I don't mind these having a flat bottom, so I used a melon-baller to form the truffles before freezing. Mess-free, uniform size, easy!
Peanut Butter & Pretzel Truffles
From EatingWell: January/February 2010
These peanut butter-pretzel truffles satisfy your craving for something sweet and salty.
39 Reviews for Peanut Butter & Pretzel Truffles
Couldn't be simpler to make. I used dark chocolate, healthier. The peanut butter and pretzel mixture never froze hard enough to stay together and wouldn't roll into a ball, sort of just blobbed up. Next time I'm going to pour all the oil off a new jar of peanut butter before measuring so as to make it as solid as possible before mixing with the pretzels. And I will stab each ball with a toothpick before freezing to simplify the chocolate coating process, which wasn't pretty. I should have read the reviews more carefully before making.

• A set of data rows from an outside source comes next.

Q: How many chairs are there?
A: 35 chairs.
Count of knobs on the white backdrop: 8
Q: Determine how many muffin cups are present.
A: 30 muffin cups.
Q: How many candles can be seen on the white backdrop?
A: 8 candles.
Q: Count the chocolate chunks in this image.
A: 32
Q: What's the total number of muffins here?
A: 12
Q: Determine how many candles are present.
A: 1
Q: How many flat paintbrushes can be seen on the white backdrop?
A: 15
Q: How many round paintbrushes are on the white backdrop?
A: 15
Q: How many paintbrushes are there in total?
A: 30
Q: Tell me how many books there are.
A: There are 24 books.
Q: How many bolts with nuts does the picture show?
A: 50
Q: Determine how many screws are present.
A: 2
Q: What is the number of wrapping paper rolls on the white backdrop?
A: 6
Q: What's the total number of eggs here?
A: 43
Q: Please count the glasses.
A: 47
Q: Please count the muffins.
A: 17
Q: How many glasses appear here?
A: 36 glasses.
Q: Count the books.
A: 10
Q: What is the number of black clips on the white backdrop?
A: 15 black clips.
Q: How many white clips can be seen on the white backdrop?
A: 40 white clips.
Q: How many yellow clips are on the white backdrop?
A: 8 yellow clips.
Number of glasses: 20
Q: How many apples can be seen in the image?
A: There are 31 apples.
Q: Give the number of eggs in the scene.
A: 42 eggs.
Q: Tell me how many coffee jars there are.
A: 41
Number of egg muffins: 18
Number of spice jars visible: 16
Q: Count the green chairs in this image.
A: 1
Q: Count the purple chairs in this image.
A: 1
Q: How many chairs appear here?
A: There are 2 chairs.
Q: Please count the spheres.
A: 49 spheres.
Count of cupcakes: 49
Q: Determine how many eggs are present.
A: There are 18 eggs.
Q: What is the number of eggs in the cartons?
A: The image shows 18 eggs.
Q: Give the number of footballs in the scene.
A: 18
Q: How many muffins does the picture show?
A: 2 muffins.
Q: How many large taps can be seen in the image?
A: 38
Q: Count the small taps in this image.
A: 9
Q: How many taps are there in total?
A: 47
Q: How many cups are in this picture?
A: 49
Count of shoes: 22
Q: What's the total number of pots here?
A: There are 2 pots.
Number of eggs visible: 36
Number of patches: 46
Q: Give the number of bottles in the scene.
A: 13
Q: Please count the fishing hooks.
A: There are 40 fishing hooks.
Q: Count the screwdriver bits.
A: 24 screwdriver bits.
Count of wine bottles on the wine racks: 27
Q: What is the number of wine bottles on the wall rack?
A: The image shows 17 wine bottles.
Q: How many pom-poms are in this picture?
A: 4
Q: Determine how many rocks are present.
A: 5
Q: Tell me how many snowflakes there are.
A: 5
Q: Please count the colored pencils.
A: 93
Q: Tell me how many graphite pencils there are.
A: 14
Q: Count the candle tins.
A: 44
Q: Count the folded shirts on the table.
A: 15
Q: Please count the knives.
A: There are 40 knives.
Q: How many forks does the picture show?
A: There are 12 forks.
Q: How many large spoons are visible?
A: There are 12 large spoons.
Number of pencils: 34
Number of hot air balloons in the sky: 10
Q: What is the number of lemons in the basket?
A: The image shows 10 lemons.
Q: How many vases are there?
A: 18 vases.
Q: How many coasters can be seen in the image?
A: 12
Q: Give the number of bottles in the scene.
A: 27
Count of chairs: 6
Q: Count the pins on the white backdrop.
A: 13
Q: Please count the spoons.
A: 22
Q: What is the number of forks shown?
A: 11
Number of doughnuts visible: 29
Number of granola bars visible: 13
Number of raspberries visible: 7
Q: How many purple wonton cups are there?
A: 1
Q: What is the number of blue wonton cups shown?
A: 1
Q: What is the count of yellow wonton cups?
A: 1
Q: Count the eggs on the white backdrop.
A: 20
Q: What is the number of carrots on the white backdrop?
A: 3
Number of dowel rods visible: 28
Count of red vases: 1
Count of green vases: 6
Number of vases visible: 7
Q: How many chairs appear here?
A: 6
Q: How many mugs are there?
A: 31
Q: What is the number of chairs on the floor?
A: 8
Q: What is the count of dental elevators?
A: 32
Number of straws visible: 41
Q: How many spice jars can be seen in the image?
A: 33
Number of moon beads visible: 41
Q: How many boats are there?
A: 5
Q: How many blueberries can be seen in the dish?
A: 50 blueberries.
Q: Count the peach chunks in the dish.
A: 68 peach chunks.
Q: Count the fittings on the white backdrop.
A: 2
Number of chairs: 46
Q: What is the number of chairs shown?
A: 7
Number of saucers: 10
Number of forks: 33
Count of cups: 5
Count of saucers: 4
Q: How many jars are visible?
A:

I made these for Christmas last year. They taste good if you add more pretzel to the mix. Try to chop the pretzel well, but not too fine. I believe I used almost double the pretzel recommendation. The truffles I made weren't beautiful per se, rolling them in chocolate can be a little messy and definitely not uniform. However, with the right combination of pretzel and peanut butter they're delicious! Everyone loved them despite the less than lovely appearance.
I added a small amount (about 2 tsp or so) powdered sugar to peanut butter pretzel combo for easy mixing and shaping. I used a 4 oz. bar of dark chocholate baking bar mixed with about 1 tsp. Crisco to chochlate for easier dipping. Had extra chocholate so I drizzled it on top. They were perfect!
This was a joke. They look awful (not like, the presentation is bad, but more like "these look like turds) and they taste like a big glob of PB with some chocolate thrown on it. I seriously want Eating Well to reimburse me for materials.